Bene, dopo averli ascoltati nel loro primo demo oggi giunge sulle nostre scrivanie (e nei nostri lettori) il primo album dei Kadavar, band milanese dall’età media spaventosamente bassa (si parla di 18 anni di media circa) ma che ci sbatte in faccia uno schiaffo potente. E quello è solo l’inizio di questo ottimo debutto.
Nessuno si aspetterebbe tanta maturità in un combo così giovane, ma ben venga!
Trentotto minuti di pura violenza musicale, con un death metal che tutto deve ai leggendari Carcass, agli Obituary e ai Morbid Angel, che si espone in maniera forse troppo devota ai suddetti gruppi (e questa è la vera, sola pecca dell’album) ma che si fa apprezzare per la coesione del combo e la preparazione tecnica di tutti i componenti.
Growl indiavolato e profondo, musica assolutamente puntuale e devastante, con un particolare cenno (non ce ne vogliano gli altri, tutti bravissimi) per il drumming, spaventoso a tratti.
Ciò che davvero fa rimanere basiti è la consapevolezza dei ragazzi, che non si limitano a sparare urla disumane e riff velocissimi su doppiacassa, ma sanno anche rallentare il ritmo, facendolo diventare quasi un suono malato, agonizzante, arricchendolo con sottofondi (nulla di più) di keys, per un intreccio di accelerazioni e rallentamenti che rende assolutamente godibile tutto il disco.
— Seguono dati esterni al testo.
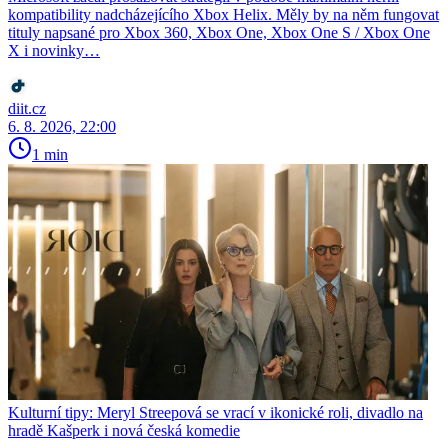
kompatibility nadcházejícího Xbox Helix. Měly by na něm fungovat
tituly napsané pro Xbox 360, Xbox One, Xbox One S / Xbox One
X i novinky…
diit.cz
6. 8. 2026, 22:00
1 min
Kulturní tipy: Meryl Streepová se vrací v ikonické roli, divadlo na
hradě Kašperk i nová česká komedie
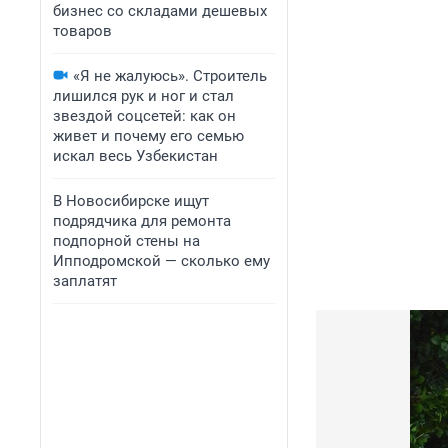
бизнес со складами дешевых
товаров
«Я не жалуюсь». Строитель
лишился рук и ног и стал
звездой соцсетей: как он
живет и почему его семью
искал весь Узбекистан
В Новосибирске ищут
подрядчика для ремонта
подпорной стены на
Ипподромской — сколько ему
заплатят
“From Flesh To Sorrow” apre alla pura maniera Carcass l’album, e quasi lascia pensare che ci si trovi davanti ad una cover band (con tutto ciò che ne consegue, in positivo e in negativo).
Il livello medio è più che buono in tutto il disco, ma le punte di diamante credo possano trovarsi in “Behind The Storm”, che dopo rallentamenti e nuovi ceffoni, sfoggia anche un mini solo di chitarra a rendere interessante il tutto.
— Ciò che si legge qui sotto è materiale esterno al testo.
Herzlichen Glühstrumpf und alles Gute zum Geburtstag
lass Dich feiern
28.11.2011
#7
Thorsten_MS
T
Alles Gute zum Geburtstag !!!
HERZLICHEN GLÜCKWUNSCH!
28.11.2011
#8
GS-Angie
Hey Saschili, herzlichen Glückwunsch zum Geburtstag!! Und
“Global Collapse” invece risulta notevole per il suo ritmo persistente e indiavolato, quasi fosse un mid tempo accelerato, su cui in alcuni frangenti sparisce il growl più oscuro per lasciare spazio o sovrapporsi a un growl più alto e meno demoniaco.
Per gli amanti del brivido della velocità chitarristica e musicale in generale invece c’è “Towards The Abyss”, mentre si esula completamente da tutto quanto proposto in precedenza,il finale: “Mirror of Lies” è un brano solo musicale, con uno sfoggio di ottima tecnica e buon gusto da parte delle guitars di Luca Colucci, che sembra dire “bene, vi abbiamo fatto del male, vi regaliamo anche la marcia funebre”. Si perchè si tratta di tre minuti assolutamente tranquilli, pacifici, godibili e intensi, che non ci si aspetta dopo tanta brutalità.
In fin dei conti, un quattro è meritato dai milanesi, con l’augurio che ora che hanno fatto vedere di cosa sono capaci ricalcando fin troppo fedelmente le orme di papà (i gruppi sopra citati) dal prossimo lavoro in studio si prenda coraggio e si inizi a camminare sullo stesso sentiero, ma non proprio sugli stessi passi dei grani del genere. In bocca al lupo.